As he approached Jake, he stumbled. Jake grabbed hold of him and the kid attempted to pick his inside pocket. In a lightning swift maneuver, Jake had the kid up against his car with his hands immobile behind his back. The kid was silently sobbing, his chest heaving, trying to keep it together. Jake took a pair of cuffs out of his raincoat pocket left over from his last visit to the club and cuffed him. Then he grabbed his phone to call the police.
“Please, don’t call the police. This is the first time I’ve tried something like this but I’m desperate. I’m so hungry.” The kid was breathing fast on the verge of hyperventilation. Jake thought he looked as if he might be telling the truth. Dragging him by the cuffs, Jake opened the front door of his silver Audi and threw him inside on the passenger seat.
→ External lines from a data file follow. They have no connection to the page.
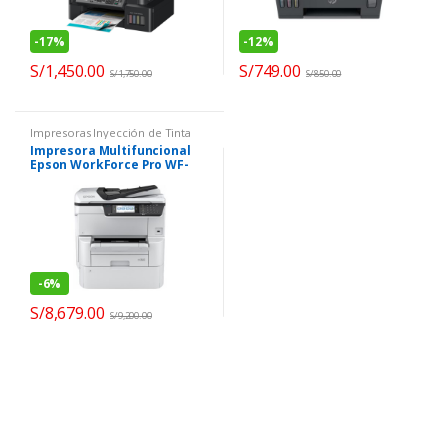
-
17%
-
12%
S/
1,450.00
S/
749.00
S/
1,750.00
S/
850.00
Impresoras Inyección de Tinta
Impresora Multifuncional
Epson WorkForce Pro WF-
C878R
-
6%
S/
8,679.00
S/
9,200.00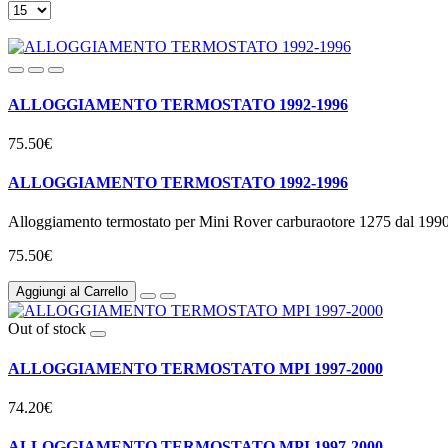
ALLOGGIAMENTO TERMOSTATO 1992-1996
75.50€
ALLOGGIAMENTO TERMOSTATO 1992-1996
Alloggiamento termostato per Mini Rover carburaotore 1275 dal 1990 al 
75.50€
Aggiungi al Carrello
Out of stock
ALLOGGIAMENTO TERMOSTATO MPI 1997-2000
74.20€
ALLOGGIAMENTO TERMOSTATO MPI 1997-2000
“Tell me why I shouldn’t call the police right now.” Jake had the phone in his hand.
The kid began to speak quickly between sobs. “Sir, I’m a paralegal. My boss was the managing partner of Danvers, Blake and Sampson. Mr. Danvers took a year’s sabbatical to go on a cruise around the world with his wife. They left nine months ago. He said he’d find me a place with another one of the partners in the firm because he didn’t want to lose me.” He sobbed again. “As soon as Mr. Danvers left the firm, a lot of other people left too. I didn’t have anywhere else to go. It wasn’t too long before I found out that the other partners hated Mr. Danvers, so rather than laying me off, they fired me without cause. The others that gave notice all obtained a letter of reference from Mr. Danvers before he left. I never thought I’d need one. No one warned me.” Davey straightened himself in the seat and gulped down another sob.
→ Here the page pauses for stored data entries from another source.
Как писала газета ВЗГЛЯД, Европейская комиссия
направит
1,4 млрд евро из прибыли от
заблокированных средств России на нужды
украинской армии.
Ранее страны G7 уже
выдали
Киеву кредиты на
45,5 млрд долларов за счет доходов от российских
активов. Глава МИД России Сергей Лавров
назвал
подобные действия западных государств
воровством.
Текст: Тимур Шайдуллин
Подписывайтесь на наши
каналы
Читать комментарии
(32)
“You were a paralegal. Why didn’t you sue for wrongful termination?” “I tried, but all I could afford for a lawyer was a hack, Milton Fried. He sent out a few letters, charged me five hundred dollars—and that was that. The letters probably wound up in the circular file. I paid Fried all the money I could afford. I cashed in my 401K, went through my savings and pawned my television, stereo equipment and my computer months ago.” He paused. “I’m down to my last twenty bucks, which I’ll need to pay subway fare in case I get an interview. I bought minutes for the phone for this month in case I got a call back, but on the first, I’m out of my apartment and I haven’t eaten anything but Ramen for six weeks and there hasn’t been any Ramen for two days.”
“What about unemployment insurance?” Jake turned around to really look the kid in his eyes.
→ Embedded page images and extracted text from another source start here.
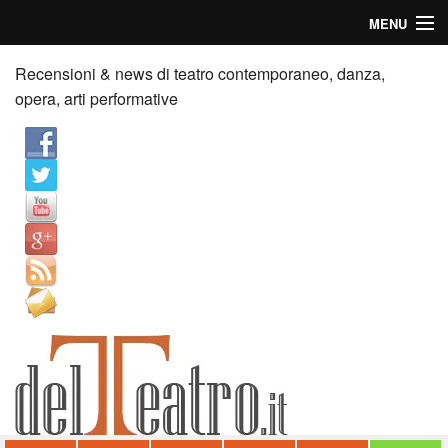
MENU
Home
Recensioni & news di teatro contemporaneo, danza,
opera, arti performative
Recensioni
Anticipazioni
News
Palazzi consiglia
Video
Chi siamo
Contatti
dT in English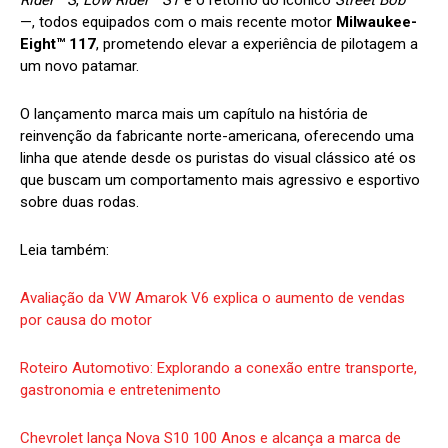
—, todos equipados com o mais recente motor
Milwaukee-
Eight™ 117
, prometendo elevar a experiência de pilotagem a
um novo patamar.
O lançamento marca mais um capítulo na história de
reinvenção da fabricante norte-americana, oferecendo uma
linha que atende desde os puristas do visual clássico até os
que buscam um comportamento mais agressivo e esportivo
sobre duas rodas.
Leia também:
Avaliação da VW Amarok V6 explica o aumento de vendas
por causa do motor
Roteiro Automotivo: Explorando a conexão entre transporte,
gastronomia e entretenimento
Chevrolet lança Nova S10 100 Anos e alcança a marca de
“It ran out a month ago and because I was fired, I had to wait six weeks before I was eligible and it wasn’t much.”
“If you’re good enough to be the managing partner’s paralegal—why can’t you get a job?”
“Blake and Sampson won’t give me a good reference and as I said, Mr. Danvers is on a trip around the world. I made all the bookings for him. He should be in Belgrade now. I can’t call him. His wife swore if he heard from the office she’d divorce him and that woman is scary. Besides, I can barely afford a phone. It’s a burner phone and doesn’t make international calls. Mr. Danvers will be gone for another three months. All of the other members of Mr. Danvers’ team got letters of recommendation before he left. They saw the writing on the wall. I was blind to it, too busy trying to do my job to get involved in office politics. I know he’d give me a good reference but now when you call the firm and ask about me, they say I was fired for cause. But I didn’t do anything wrong.” He broke into tears again.